WORK REQUEST » Of all the entries below, only the lines from the one with "X150844014Y-124851607D03*" up to and including the one with "X206940103Y-112119822D03*" are to be duplicated exactly.

Plain-text engineering files

________________________________________

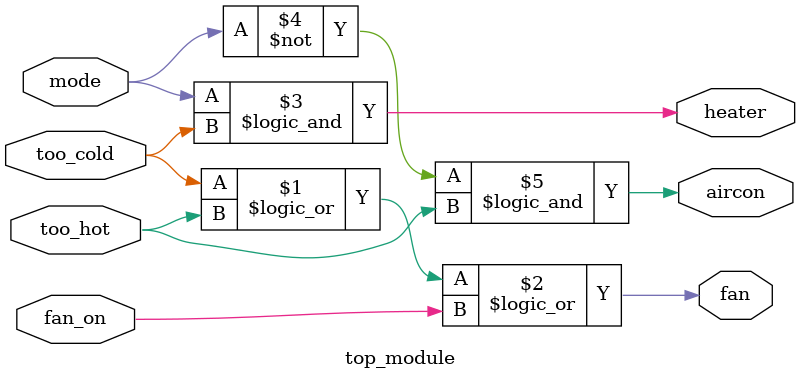
<source format=sv>
module top_module(
  input mode,
  input too_cold,
  input too_hot,
  input fan_on,
  output heater,
  output aircon,
  output fan
);

  wire fan;
  
  assign fan = (too_cold || too_hot || fan_on);
  assign heater = (mode && too_cold);
  assign aircon = (mode == 0 && too_hot);
  
endmodule

</source>
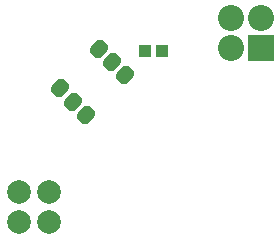
<source format=gts>
G04*
G04 #@! TF.GenerationSoftware,Altium Limited,Altium Designer,18.1.7 (191)*
G04*
G04 Layer_Color=8388736*
%FSLAX44Y44*%
%MOMM*%
G71*
G01*
G75*
%ADD13R,1.0532X1.0532*%
G04:AMPARAMS|DCode=14|XSize=1.5032mm|YSize=1.2032mm|CornerRadius=0.3516mm|HoleSize=0mm|Usage=FLASHONLY|Rotation=45.000|XOffset=0mm|YOffset=0mm|HoleType=Round|Shape=RoundedRectangle|*
%AMROUNDEDRECTD14*
21,1,1.5032,0.5000,0,0,45.0*
21,1,0.8000,1.2032,0,0,45.0*
1,1,0.7032,0.4596,0.1061*
1,1,0.7032,-0.1061,-0.4596*
1,1,0.7032,-0.4596,-0.1061*
1,1,0.7032,0.1061,0.4596*
%
%ADD14ROUNDEDRECTD14*%
%ADD15C,2.2032*%
%ADD16R,2.2032X2.2032*%
%ADD17C,2.0032*%
D13*
X179000Y185000D02*
D03*
X165000D02*
D03*
D14*
X92246Y153520D02*
D03*
X103383Y142383D02*
D03*
X114520Y131246D02*
D03*
X147754Y164480D02*
D03*
X136617Y175617D02*
D03*
X125480Y186754D02*
D03*
D15*
X237300Y187300D02*
D03*
Y212700D02*
D03*
X262700D02*
D03*
D16*
Y187300D02*
D03*
D17*
X82900Y65400D02*
D03*
Y40000D02*
D03*
X57500Y65400D02*
D03*
Y40000D02*
D03*
M02*

</source>
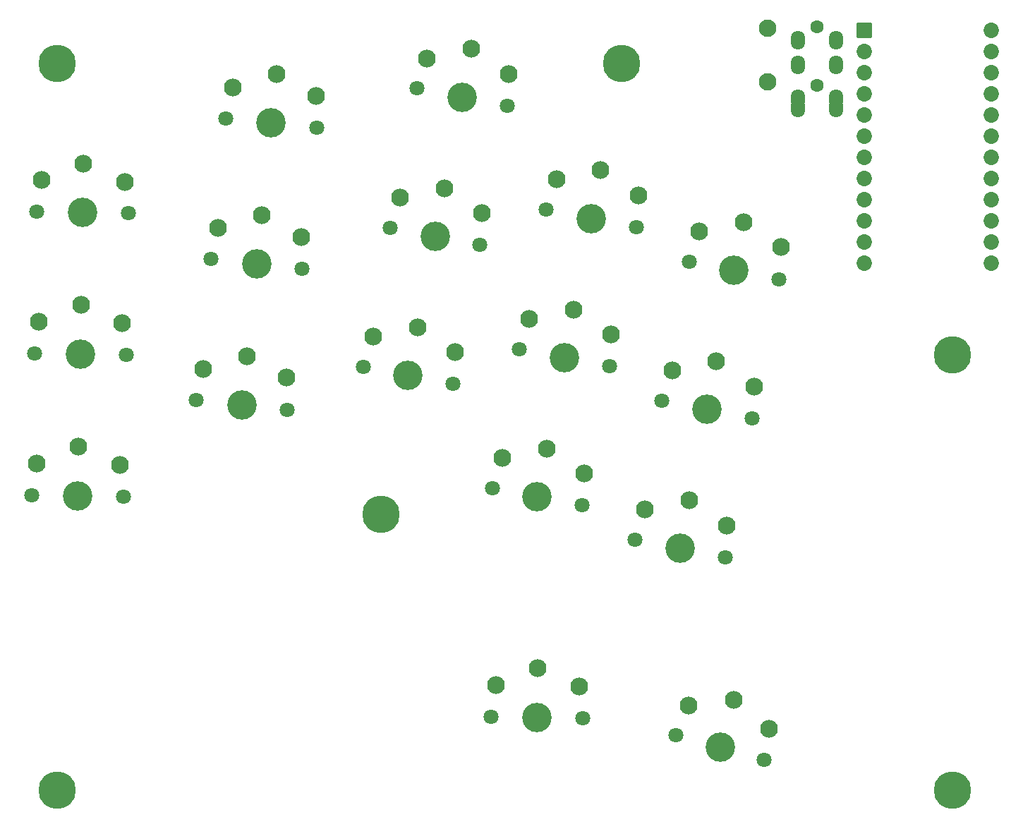
<source format=gts>
%TF.GenerationSoftware,KiCad,Pcbnew,(6.0.2)*%
%TF.CreationDate,2022-04-07T21:26:30-05:00*%
%TF.ProjectId,toast-v1,746f6173-742d-4763-912e-6b696361645f,v1.0.0*%
%TF.SameCoordinates,Original*%
%TF.FileFunction,Soldermask,Top*%
%TF.FilePolarity,Negative*%
%FSLAX46Y46*%
G04 Gerber Fmt 4.6, Leading zero omitted, Abs format (unit mm)*
G04 Created by KiCad (PCBNEW (6.0.2)) date 2022-04-07 21:26:30*
%MOMM*%
%LPD*%
G01*
G04 APERTURE LIST*
G04 Aperture macros list*
%AMRoundRect*
0 Rectangle with rounded corners*
0 $1 Rounding radius*
0 $2 $3 $4 $5 $6 $7 $8 $9 X,Y pos of 4 corners*
0 Add a 4 corners polygon primitive as box body*
4,1,4,$2,$3,$4,$5,$6,$7,$8,$9,$2,$3,0*
0 Add four circle primitives for the rounded corners*
1,1,$1+$1,$2,$3*
1,1,$1+$1,$4,$5*
1,1,$1+$1,$6,$7*
1,1,$1+$1,$8,$9*
0 Add four rect primitives between the rounded corners*
20,1,$1+$1,$2,$3,$4,$5,0*
20,1,$1+$1,$4,$5,$6,$7,0*
20,1,$1+$1,$6,$7,$8,$9,0*
20,1,$1+$1,$8,$9,$2,$3,0*%
G04 Aperture macros list end*
%ADD10C,1.801800*%
%ADD11C,3.529000*%
%ADD12C,2.132000*%
%ADD13C,0.800000*%
%ADD14C,4.500000*%
%ADD15C,2.100000*%
%ADD16C,1.600000*%
%ADD17O,1.700000X2.300000*%
%ADD18RoundRect,0.050000X-0.876300X0.876300X-0.876300X-0.876300X0.876300X-0.876300X0.876300X0.876300X0*%
%ADD19C,1.852600*%
G04 APERTURE END LIST*
D10*
X237577300Y-194441199D03*
D11*
X232290361Y-192925194D03*
D10*
X227003422Y-191409189D03*
D12*
X228531474Y-187894213D03*
X238144091Y-190650586D03*
X233916621Y-187253750D03*
D11*
X155183551Y-162733111D03*
D10*
X149684389Y-162637123D03*
X160682713Y-162829099D03*
D12*
X160249109Y-159020952D03*
X150250632Y-158846428D03*
X155286520Y-156834010D03*
D10*
X200218337Y-149320734D03*
D11*
X194819387Y-148271285D03*
D10*
X189420437Y-147221836D03*
D12*
X190636325Y-143587057D03*
X200452597Y-145495147D03*
X195945160Y-142479685D03*
D10*
X161276095Y-128834278D03*
D11*
X155776933Y-128738290D03*
D10*
X150277771Y-128642302D03*
D12*
X150844014Y-124851607D03*
X160842491Y-125026131D03*
X155879902Y-122839189D03*
D13*
X152700259Y-199736733D03*
X153866985Y-199253459D03*
X153866985Y-196920007D03*
X151533533Y-196920007D03*
X151050259Y-198086733D03*
X151533533Y-199253459D03*
D14*
X152700259Y-198086733D03*
D13*
X152700259Y-196436733D03*
X154350259Y-198086733D03*
D10*
X236097541Y-153408580D03*
X225299641Y-151309682D03*
D11*
X230698591Y-152359131D03*
D12*
X226515529Y-147674903D03*
X236331801Y-149582993D03*
X231824364Y-146567531D03*
D11*
X178412864Y-117992442D03*
D10*
X183882734Y-118567349D03*
X172942994Y-117417535D03*
D12*
X173837463Y-113690616D03*
X183782682Y-114735901D03*
X179029582Y-112124763D03*
D13*
X219516384Y-109436802D03*
X220124217Y-112424399D03*
X221806964Y-109882046D03*
X221361720Y-112172626D03*
X219071140Y-111727382D03*
X222058737Y-111119549D03*
X220753887Y-109185029D03*
D14*
X220439052Y-110804714D03*
D13*
X218819367Y-110489879D03*
D10*
X195907943Y-113846511D03*
D11*
X201306893Y-114895960D03*
D10*
X206705843Y-115945409D03*
D12*
X197123831Y-110211732D03*
X206940103Y-112119822D03*
X202432666Y-109104360D03*
D10*
X149981080Y-145639713D03*
X160979404Y-145831689D03*
D11*
X155480242Y-145735701D03*
D12*
X160545800Y-142023542D03*
X150547323Y-141849018D03*
X155583211Y-139836600D03*
D13*
X153866985Y-112003459D03*
D14*
X152700259Y-110836733D03*
D13*
X152700259Y-112486733D03*
X153866985Y-109670007D03*
X151050259Y-110836733D03*
X151533533Y-109670007D03*
X151533533Y-112003459D03*
X154350259Y-110836733D03*
X152700259Y-109186733D03*
D10*
X204774115Y-189211318D03*
X215772439Y-189403294D03*
D11*
X210273277Y-189307306D03*
D12*
X205340358Y-185420623D03*
X215338835Y-185595147D03*
X210376246Y-183408205D03*
D13*
X261366985Y-196920007D03*
X258550259Y-198086733D03*
X260200259Y-196436733D03*
X261366985Y-199253459D03*
X259033533Y-199253459D03*
X259033533Y-196920007D03*
X260200259Y-199736733D03*
D14*
X260200259Y-198086733D03*
D13*
X261850259Y-198086733D03*
D11*
X216813681Y-129455630D03*
D10*
X211414731Y-128406181D03*
X222212631Y-130505079D03*
D12*
X222446891Y-126679492D03*
X212630619Y-124771402D03*
X217939454Y-123664030D03*
D10*
X228543394Y-134622020D03*
X239341294Y-136720918D03*
D11*
X233942344Y-135671469D03*
D12*
X229759282Y-130987241D03*
X239575554Y-132895331D03*
X235068117Y-129879869D03*
D15*
X237950259Y-113086733D03*
X237950259Y-106586733D03*
D10*
X203462090Y-132633071D03*
X192664190Y-130534173D03*
D11*
X198063140Y-131583622D03*
D12*
X193880078Y-126899394D03*
X203696350Y-128807484D03*
X199188913Y-125792022D03*
D13*
X192498302Y-166326859D03*
X191890469Y-163339262D03*
X189955949Y-164644112D03*
X190652966Y-163591035D03*
X191260799Y-166578632D03*
D14*
X191575634Y-164958947D03*
D13*
X192943546Y-164036279D03*
X190207722Y-165881615D03*
X193195319Y-165273782D03*
D10*
X180328766Y-152381093D03*
D11*
X174858896Y-151806186D03*
D10*
X169389026Y-151231279D03*
D12*
X170283495Y-147504360D03*
X180228714Y-148549645D03*
X175475614Y-145938507D03*
D16*
X243900259Y-113436733D03*
X243900259Y-106436733D03*
D17*
X246200259Y-116136733D03*
X241600259Y-116136733D03*
X241600259Y-115036733D03*
X246200259Y-115036733D03*
X246200259Y-111036733D03*
X241600259Y-111036733D03*
X241600259Y-108036733D03*
X246200259Y-108036733D03*
D10*
X222055889Y-167997345D03*
D11*
X227454839Y-169046794D03*
D10*
X232853789Y-170096243D03*
D12*
X233088049Y-166270656D03*
X223271777Y-164362566D03*
X228580612Y-163255194D03*
D10*
X215725125Y-163880403D03*
D11*
X210326175Y-162830954D03*
D10*
X204927225Y-161781505D03*
D12*
X215959385Y-160054816D03*
X206143113Y-158146726D03*
X211451948Y-157039354D03*
D14*
X260200259Y-145836733D03*
D13*
X261850259Y-145836733D03*
X261366985Y-147003459D03*
X259033533Y-144670007D03*
X259033533Y-147003459D03*
X260200259Y-147486733D03*
X258550259Y-145836733D03*
X261366985Y-144670007D03*
X260200259Y-144186733D03*
D18*
X249580259Y-106866733D03*
D19*
X249580259Y-109406733D03*
X249580259Y-111946733D03*
X249580259Y-114486733D03*
X249580259Y-117026733D03*
X249580259Y-119566733D03*
X249580259Y-122106733D03*
X249580259Y-124646733D03*
X249580259Y-127186733D03*
X249580259Y-129726733D03*
X249580259Y-132266733D03*
X249580259Y-134806733D03*
X264820259Y-106866733D03*
X264820259Y-109406733D03*
X264820259Y-111946733D03*
X264820259Y-114486733D03*
X264820259Y-117026733D03*
X264820259Y-119566733D03*
X264820259Y-122106733D03*
X264820259Y-124646733D03*
X264820259Y-127186733D03*
X264820259Y-129726733D03*
X264820259Y-132266733D03*
X264820259Y-134806733D03*
D10*
X182105750Y-135474221D03*
X171166010Y-134324407D03*
D11*
X176635880Y-134899314D03*
D12*
X182005698Y-131642773D03*
X172060479Y-130597488D03*
X177252598Y-129031635D03*
D11*
X213569928Y-146143292D03*
D10*
X218968878Y-147192741D03*
X208170978Y-145093843D03*
D12*
X209386866Y-141459064D03*
X219203138Y-143367154D03*
X214695701Y-140351692D03*
M02*

</source>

________________________________________

EXPECTED OUTPUT »
X150844014Y-124851607D03*
X160842491Y-125026131D03*
X155879902Y-122839189D03*
D13*
X152700259Y-199736733D03*
X153866985Y-199253459D03*
X153866985Y-196920007D03*
X151533533Y-196920007D03*
X151050259Y-198086733D03*
X151533533Y-199253459D03*
D14*
X152700259Y-198086733D03*
D13*
X152700259Y-196436733D03*
X154350259Y-198086733D03*
D10*
X236097541Y-153408580D03*
X225299641Y-151309682D03*
D11*
X230698591Y-152359131D03*
D12*
X226515529Y-147674903D03*
X236331801Y-149582993D03*
X231824364Y-146567531D03*
D11*
X178412864Y-117992442D03*
D10*
X183882734Y-118567349D03*
X172942994Y-117417535D03*
D12*
X173837463Y-113690616D03*
X183782682Y-114735901D03*
X179029582Y-112124763D03*
D13*
X219516384Y-109436802D03*
X220124217Y-112424399D03*
X221806964Y-109882046D03*
X221361720Y-112172626D03*
X219071140Y-111727382D03*
X222058737Y-111119549D03*
X220753887Y-109185029D03*
D14*
X220439052Y-110804714D03*
D13*
X218819367Y-110489879D03*
D10*
X195907943Y-113846511D03*
D11*
X201306893Y-114895960D03*
D10*
X206705843Y-115945409D03*
D12*
X197123831Y-110211732D03*
X206940103Y-112119822D03*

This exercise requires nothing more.